A questo riguardo il passo paolino della lettera ai Romani (11, 33-36) si rivela di straordinaria importanza. Esso evidenzia il dolore di Paolo legato alla sorte del popolo d’Israele. Questo popolo che Dio attraverso i profeti, aveva pazientemente educato ad accogliere il salvatore, si rivela non solo incapace di riconoscerlo nella persona di Gesù, ma perfino ostile alla sua azione salvifica. Se nel passato questo privilegio era stato motivo di vanto, ora diventa il motivo della sua estromissione dal piano salvifico. Paolo individua la ragione di questo atteggiamento del popolo nella pretesa sapienziale di padroneggiare la rivelazione divina a proprio vantaggio: una vera e propria forma di orgoglio religioso. Questo atteggiamento superbo costituisce il motivo della sua destituzione a favore di un popolo che ne portasse a compimento il piano salvifico. Pertanto la parabola descritta da Sebna assume un carattere fortemente simbolico per interpretare la sorte riservata ad Israele e con lui a tutti coloro che Dio chiama a realizzare il suo piano salvifico. Dio non rimane legato al ruolo e neppure alla persona, quando questi si rivelano reali impedimenti alla promessa divina. Questo comportamento di Dio ci fa capire che la nostra professione di fede, prima ancora di assumere un carattere dottrinale, deve essere la manifestazione della nostra riconoscenza al dono libero e gratuito che egli ci fa del suo amore salvifico: “chi gli ha dato qualcosa per primo tanto da riceverne il contraccambio?” (Rm 11, 35). Senza la sua generosa magnanimità noi non avremmo neppure il dono dell’intelligenza per comprendere la “profondità della ricchezza, della sapienza e della conoscenza di Dio” (Rm 11, 33) e la ragione che ci consente di esplicitarne il contenuto. Intelligenza e ragione invece di essere considerate come dono di Dio sono spesso motivo di orgoglio nei suoi confronti. In realtà ogni cosa di cui noi disponiamo – sostiene Paolo – ha in Dio la sua origine, il suo principio, il suo senso e il suo fine. Infatti, “da lui, per mezzo di lui e per lui sono tutte le cose” (v. 36).
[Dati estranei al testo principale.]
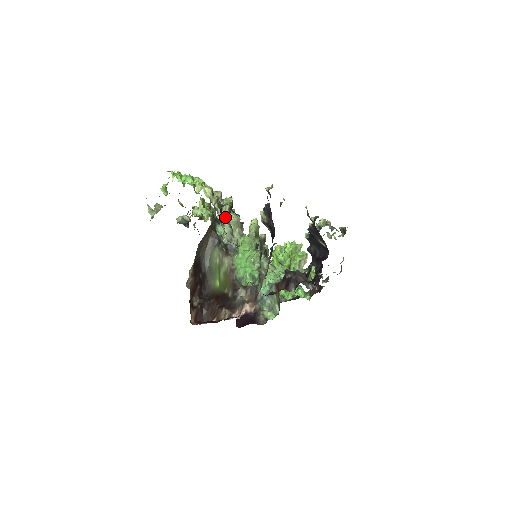
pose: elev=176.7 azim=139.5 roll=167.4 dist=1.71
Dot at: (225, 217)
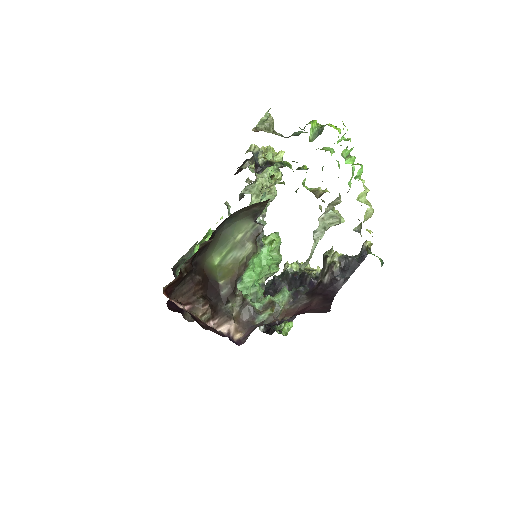
Dot at: (323, 232)
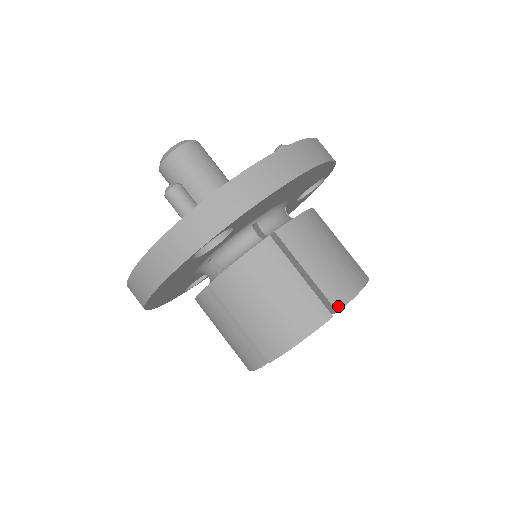
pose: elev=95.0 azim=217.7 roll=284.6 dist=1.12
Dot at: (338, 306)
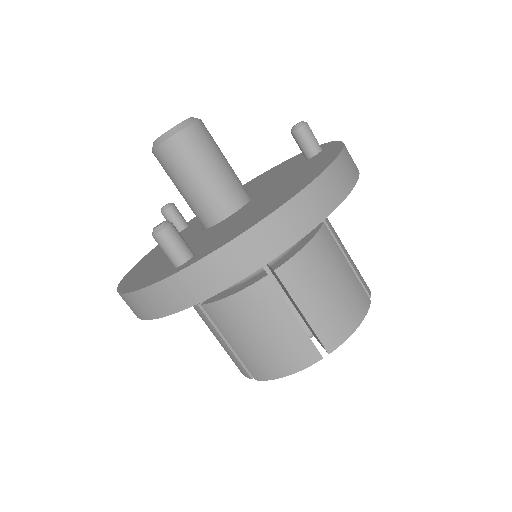
Dot at: (330, 348)
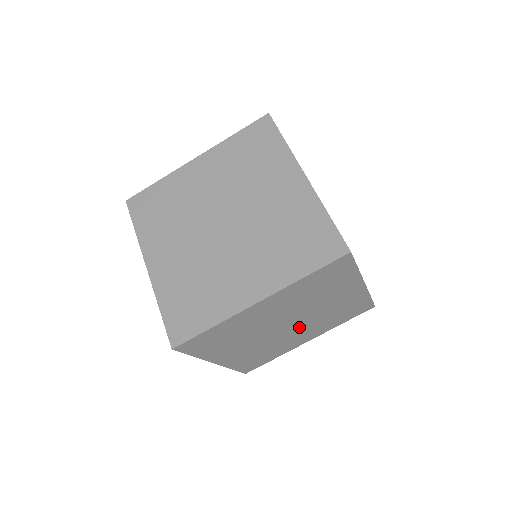
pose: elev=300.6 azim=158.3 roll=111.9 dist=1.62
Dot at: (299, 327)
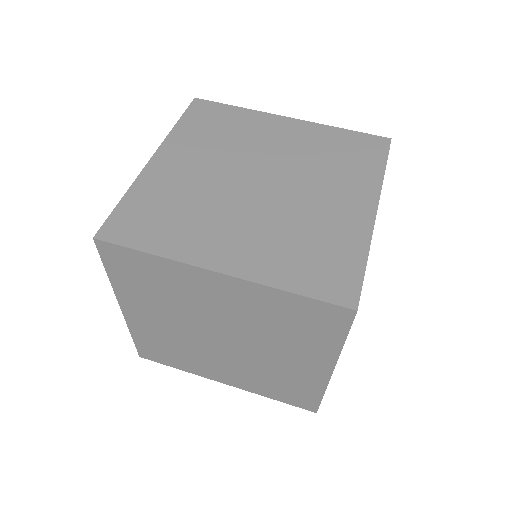
Dot at: occluded
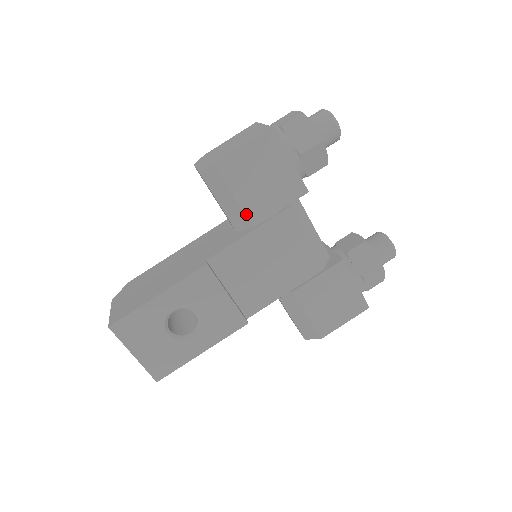
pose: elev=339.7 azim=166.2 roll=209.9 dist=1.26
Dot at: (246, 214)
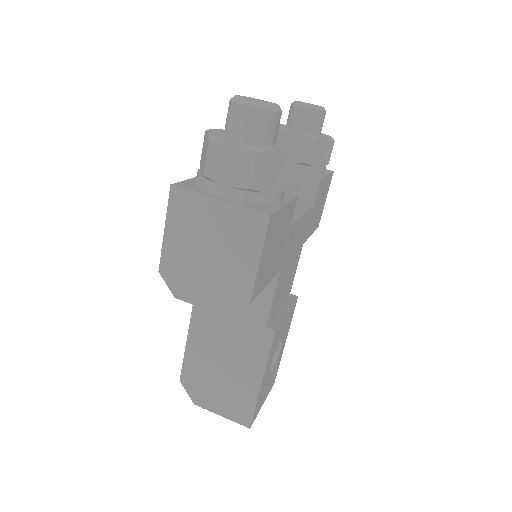
Dot at: (274, 276)
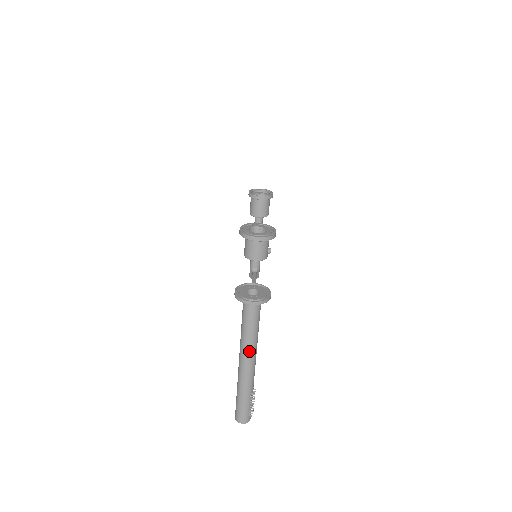
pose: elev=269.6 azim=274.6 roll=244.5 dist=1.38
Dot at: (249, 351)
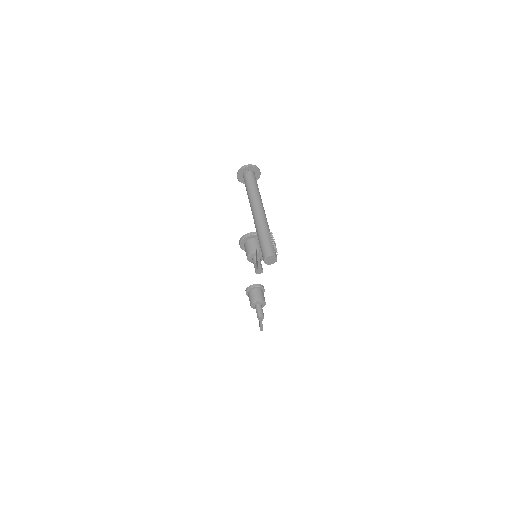
Dot at: (257, 200)
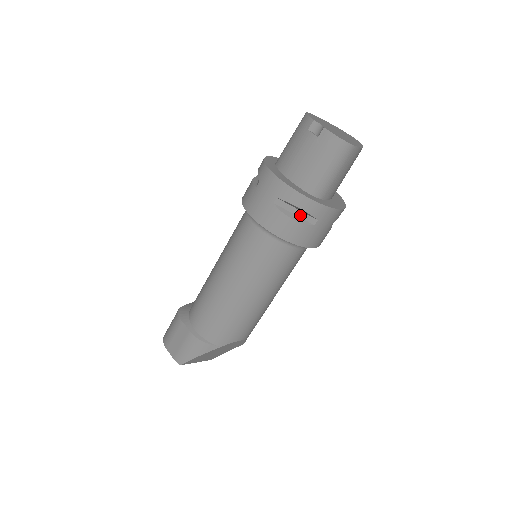
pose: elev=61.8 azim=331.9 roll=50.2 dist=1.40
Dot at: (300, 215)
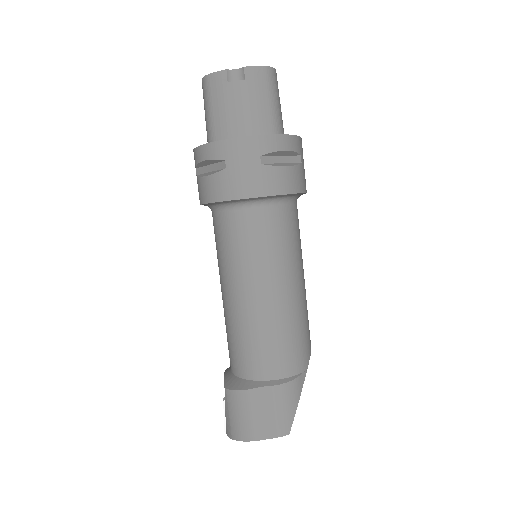
Dot at: (286, 161)
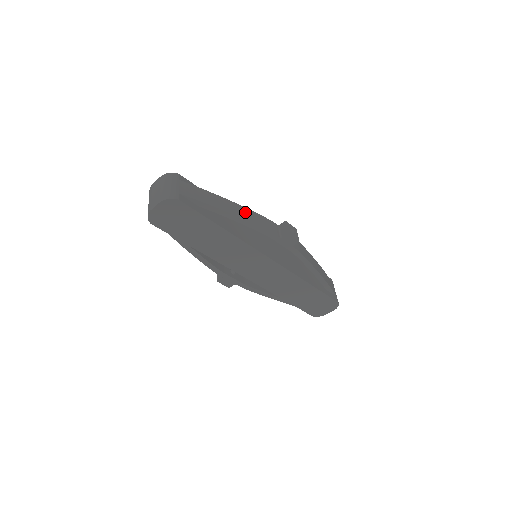
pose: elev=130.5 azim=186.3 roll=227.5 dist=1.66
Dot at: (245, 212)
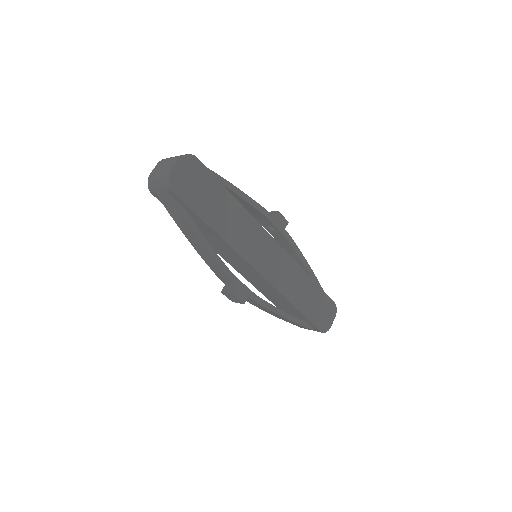
Dot at: occluded
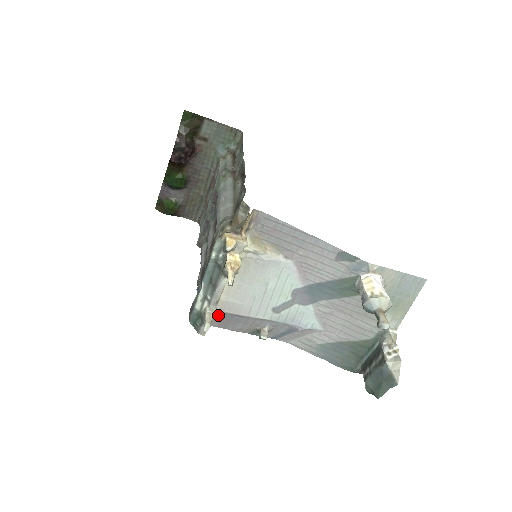
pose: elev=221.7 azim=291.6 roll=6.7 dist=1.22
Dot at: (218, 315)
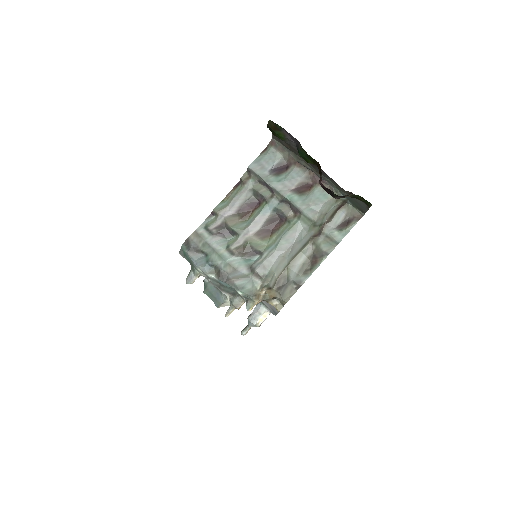
Dot at: occluded
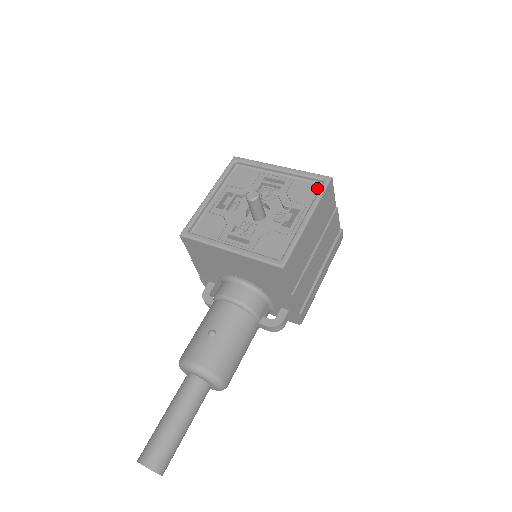
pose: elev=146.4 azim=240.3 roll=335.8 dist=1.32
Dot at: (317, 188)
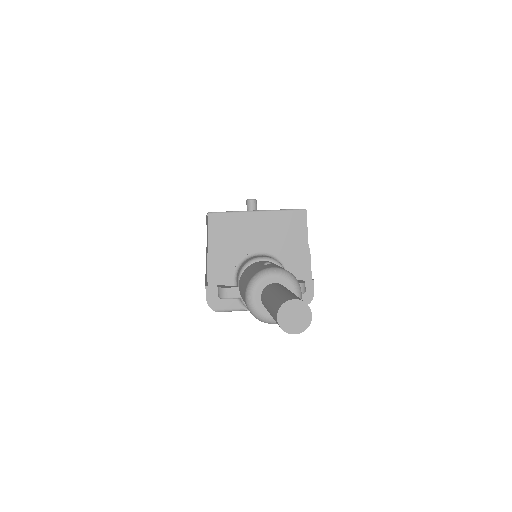
Dot at: occluded
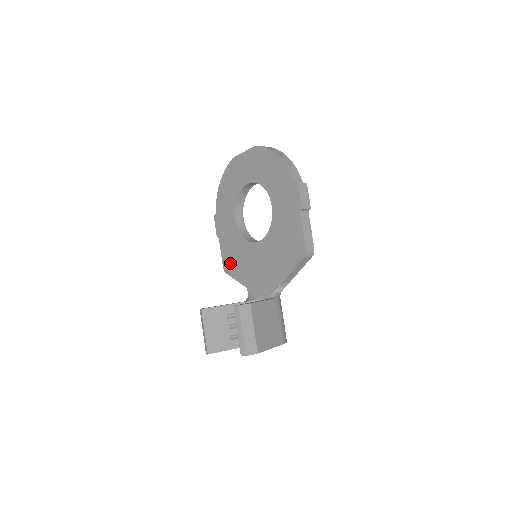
L’episodio di Cesarea di Filippo ci fa capire che la fede non si fonda sul sentito dire, come accade molto spesso di verificare in molti cristiani, ma sulla relazione interpersonale con Cristo, al quale interessa sapere non solo cosa nutriamo per lui, ma anche cosa pensiamo di lui. Questo duplice atteggiamento è alla base non solo di un’autentica professione di fede, ma anche di ogni vera relazione ecclesiale e di ogni esercizio ministeriale. Nessun ruolo ecclesiale può essere autenticamente e idoneamente svolto se esso non ha origine nella volontà di Dio e non ha come fine il suo Regno. Tutto ciò che esula da questo principio e fine, prima o poi, è destinato a fallire. La storia di Dio è fatta da coloro che si fanno interpreti della sua volontà nell’oggi della fede.